Example: set the preferred shared knob
Set adv_estimator on the rllm.* side:
python train.py rllm/backend=verl rllm.algorithm.adv_estimator=rloo
A legacy Verl-native override still works for now, but logs a deprecation warning:
python train.py rllm/backend=verl algorithm.adv_estimator=rloo
If both are set and conflict, the rllm.* value wins.
Example: KL-in-loss
Setting rllm.algorithm.kl_beta=0.01 is enough — actor.kl_loss_coef is mirrored and actor.use_kl_loss is auto-set to True:
python train.py rllm/backend=verl rllm.algorithm.kl_beta=0.01
The legacy Verl-native equivalent still works for now, but logs a deprecation warning:
python train.py rllm/backend=verl actor_rollout_ref.actor.kl_loss_coef=0.01
Benefits
- Backward compatibility.
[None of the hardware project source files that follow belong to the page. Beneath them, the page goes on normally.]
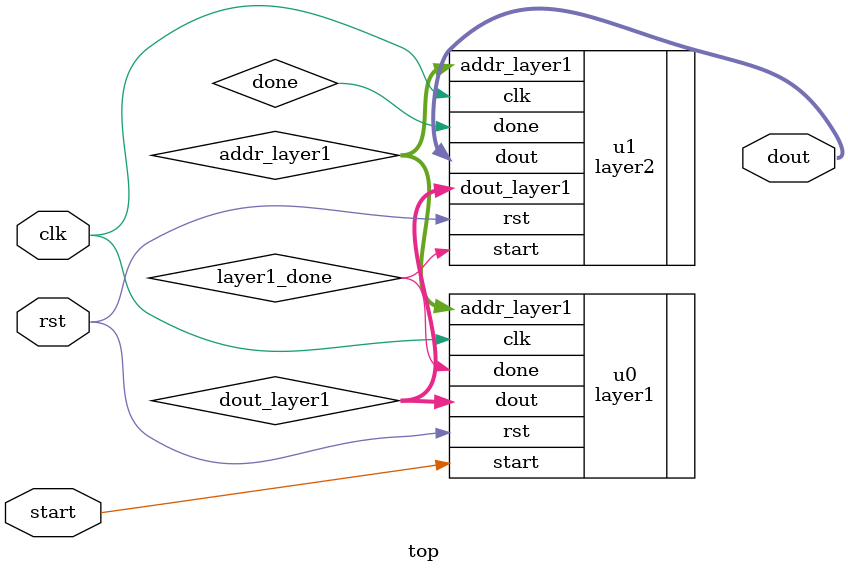
<source format=v>
`timescale 1ns / 1ps


module top(clk, rst, start, dout);

input clk, rst, start;
output [31:0] dout;

wire signed [63:0] dout_layer1;
wire layer1_done, layer2_done;
wire [11:0] addr_layer1;
wire done;
layer1 u0(.clk(clk), .rst(rst), .start(start), .addr_layer1(addr_layer1), .dout(dout_layer1), .done(layer1_done)); 
layer2 u1(.clk(clk), .rst(rst), .start(layer1_done), .dout_layer1(dout_layer1), .addr_layer1(addr_layer1), .dout(dout), .done(done));
endmodule

</source>
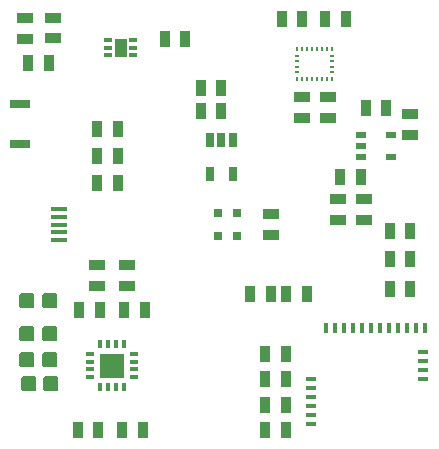
<source format=gtp>
G04 Layer_Color=8421504*
%FSLAX25Y25*%
%MOIN*%
G70*
G01*
G75*
%ADD10R,0.00906X0.01378*%
%ADD11R,0.01378X0.00906*%
%ADD12R,0.03150X0.03150*%
%ADD13R,0.03347X0.05512*%
G04:AMPARAMS|DCode=14|XSize=25.59mil|YSize=47.24mil|CornerRadius=1.92mil|HoleSize=0mil|Usage=FLASHONLY|Rotation=0.000|XOffset=0mil|YOffset=0mil|HoleType=Round|Shape=RoundedRectangle|*
%AMROUNDEDRECTD14*
21,1,0.02559,0.04341,0,0,0.0*
21,1,0.02175,0.04724,0,0,0.0*
1,1,0.00384,0.01088,-0.02170*
1,1,0.00384,-0.01088,-0.02170*
1,1,0.00384,-0.01088,0.02170*
1,1,0.00384,0.01088,0.02170*
%
%ADD14ROUNDEDRECTD14*%
%ADD15R,0.05512X0.03347*%
G04:AMPARAMS|DCode=16|XSize=21.65mil|YSize=31.5mil|CornerRadius=1.95mil|HoleSize=0mil|Usage=FLASHONLY|Rotation=90.000|XOffset=0mil|YOffset=0mil|HoleType=Round|Shape=RoundedRectangle|*
%AMROUNDEDRECTD16*
21,1,0.02165,0.02760,0,0,90.0*
21,1,0.01776,0.03150,0,0,90.0*
1,1,0.00390,0.01380,0.00888*
1,1,0.00390,0.01380,-0.00888*
1,1,0.00390,-0.01380,-0.00888*
1,1,0.00390,-0.01380,0.00888*
%
%ADD16ROUNDEDRECTD16*%
%ADD17R,0.06693X0.03150*%
%ADD18R,0.03583X0.01614*%
%ADD19R,0.01614X0.03583*%
%ADD20R,0.08465X0.08465*%
%ADD21R,0.01181X0.02953*%
%ADD22R,0.02953X0.01181*%
G04:AMPARAMS|DCode=23|XSize=11.81mil|YSize=29.53mil|CornerRadius=2.95mil|HoleSize=0mil|Usage=FLASHONLY|Rotation=270.000|XOffset=0mil|YOffset=0mil|HoleType=Round|Shape=RoundedRectangle|*
%AMROUNDEDRECTD23*
21,1,0.01181,0.02362,0,0,270.0*
21,1,0.00591,0.02953,0,0,270.0*
1,1,0.00591,-0.01181,-0.00295*
1,1,0.00591,-0.01181,0.00295*
1,1,0.00591,0.01181,0.00295*
1,1,0.00591,0.01181,-0.00295*
%
%ADD23ROUNDEDRECTD23*%
%ADD24R,0.05315X0.01772*%
G04:AMPARAMS|DCode=25|XSize=50mil|YSize=50mil|CornerRadius=6.25mil|HoleSize=0mil|Usage=FLASHONLY|Rotation=180.000|XOffset=0mil|YOffset=0mil|HoleType=Round|Shape=RoundedRectangle|*
%AMROUNDEDRECTD25*
21,1,0.05000,0.03750,0,0,180.0*
21,1,0.03750,0.05000,0,0,180.0*
1,1,0.01250,-0.01875,0.01875*
1,1,0.01250,0.01875,0.01875*
1,1,0.01250,0.01875,-0.01875*
1,1,0.01250,-0.01875,-0.01875*
%
%ADD25ROUNDEDRECTD25*%
%ADD26R,0.02756X0.01181*%
%ADD27R,0.03937X0.06299*%
D10*
X98075Y123579D02*
D03*
X99768D02*
D03*
X101461D02*
D03*
X103154D02*
D03*
X104847D02*
D03*
X106539D02*
D03*
X108232D02*
D03*
X109925D02*
D03*
Y133421D02*
D03*
X108232D02*
D03*
X106539D02*
D03*
X104847D02*
D03*
X103154D02*
D03*
X101461D02*
D03*
X99768D02*
D03*
X98075D02*
D03*
D11*
Y125961D02*
D03*
Y127654D02*
D03*
Y129347D02*
D03*
X109925Y125961D02*
D03*
Y127654D02*
D03*
Y129347D02*
D03*
Y131039D02*
D03*
X98075D02*
D03*
D12*
X71850Y78740D02*
D03*
Y71260D02*
D03*
X78150D02*
D03*
Y78740D02*
D03*
D13*
X66055Y120500D02*
D03*
X72945D02*
D03*
X127945Y114000D02*
D03*
X121055D02*
D03*
X66055Y113000D02*
D03*
X72945D02*
D03*
X119390Y91000D02*
D03*
X112500D02*
D03*
X101445Y52000D02*
D03*
X94555D02*
D03*
X87555Y32000D02*
D03*
X94445D02*
D03*
X135945Y53500D02*
D03*
X129055D02*
D03*
Y63500D02*
D03*
X135945D02*
D03*
X82555Y52000D02*
D03*
X89445D02*
D03*
X135945Y73000D02*
D03*
X129055D02*
D03*
X87555Y6500D02*
D03*
X94445D02*
D03*
X46890D02*
D03*
X40000D02*
D03*
X32000D02*
D03*
X25110D02*
D03*
X38445Y89000D02*
D03*
X31555D02*
D03*
X38445Y107000D02*
D03*
X31555D02*
D03*
Y98000D02*
D03*
X38445D02*
D03*
X94445Y23500D02*
D03*
X87555D02*
D03*
X94390Y15000D02*
D03*
X87500D02*
D03*
X8555Y129000D02*
D03*
X15445D02*
D03*
X107555Y143500D02*
D03*
X114445D02*
D03*
X99945D02*
D03*
X93055D02*
D03*
X47390Y46500D02*
D03*
X40500D02*
D03*
X25445D02*
D03*
X32335D02*
D03*
X54055Y137000D02*
D03*
X60945D02*
D03*
D14*
X76740Y91693D02*
D03*
X69260D02*
D03*
Y103307D02*
D03*
X73000D02*
D03*
X76740D02*
D03*
D15*
X111945Y83445D02*
D03*
Y76555D02*
D03*
X120445Y83445D02*
D03*
Y76555D02*
D03*
X136000Y105000D02*
D03*
Y111890D02*
D03*
X41445Y54555D02*
D03*
Y61445D02*
D03*
X31445Y54555D02*
D03*
Y61445D02*
D03*
X7500Y137000D02*
D03*
Y143890D02*
D03*
X17000Y144000D02*
D03*
Y137110D02*
D03*
X108500Y117445D02*
D03*
Y110555D02*
D03*
X89500Y78445D02*
D03*
Y71555D02*
D03*
X100000Y117445D02*
D03*
Y110555D02*
D03*
D16*
X129500Y105000D02*
D03*
Y97520D02*
D03*
X119461D02*
D03*
Y101260D02*
D03*
Y105000D02*
D03*
D17*
X6000Y115193D02*
D03*
Y101807D02*
D03*
D18*
X102819Y8545D02*
D03*
Y11537D02*
D03*
Y14529D02*
D03*
Y17522D02*
D03*
Y20514D02*
D03*
X140181Y26577D02*
D03*
Y29569D02*
D03*
Y32561D02*
D03*
X103000Y23500D02*
D03*
X140181Y23577D02*
D03*
D19*
X107996Y40455D02*
D03*
X110988D02*
D03*
X113980D02*
D03*
X116972D02*
D03*
X119965D02*
D03*
X122957D02*
D03*
X125949D02*
D03*
X128941D02*
D03*
X131933D02*
D03*
X134925D02*
D03*
X137917D02*
D03*
X141000Y40500D02*
D03*
D20*
X36500Y28000D02*
D03*
D21*
X40339Y20815D02*
D03*
X37780D02*
D03*
X35221D02*
D03*
X32661D02*
D03*
Y35185D02*
D03*
X35221D02*
D03*
X37780D02*
D03*
X40339D02*
D03*
D22*
X29315Y24161D02*
D03*
Y26720D02*
D03*
Y29280D02*
D03*
Y31839D02*
D03*
X43685D02*
D03*
Y29280D02*
D03*
Y26720D02*
D03*
D23*
Y24161D02*
D03*
D24*
X19000Y75000D02*
D03*
Y77559D02*
D03*
Y80118D02*
D03*
Y72441D02*
D03*
Y69882D02*
D03*
D25*
X16250Y22000D02*
D03*
X8750D02*
D03*
X15750Y30000D02*
D03*
X8250D02*
D03*
X15750Y38500D02*
D03*
X8250D02*
D03*
Y49500D02*
D03*
X15750D02*
D03*
D26*
X35232Y136500D02*
D03*
Y133941D02*
D03*
Y131382D02*
D03*
X43500Y136500D02*
D03*
Y133941D02*
D03*
Y131382D02*
D03*
D27*
X39366Y133941D02*
D03*
M02*

</source>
Existing scripts that override on the verl-native side continue to work while logging deprecation warnings; the rllm-side value is mirrored automatically.
- Backend portability. New scripts can target the backend-agnostic
rllm.* namespace and run on either Tinker or Verl with the same flags.
- Single source of truth at runtime. No
oc.select interpolation in the yaml; the merged config that goes to verl’s workers and rLLM’s trainer holds the same values on both sides.
Configuration best practices
-
Use rLLM configs for new projects: If starting from scratch, use the rLLM backend-agnostic configs for better portability across backends.
-
Use rLLM paths for shared knobs: Existing Verl-native shared-key overrides still work for compatibility, but new configs should use
rllm.*.
-
Check the unified config: The
unified.yaml file shows how all configs are combined and is useful for debugging configuration issues.
-
Understand defaults hierarchy: Backend-specific configs override rLLM defaults, which in turn override Hydra’s base defaults.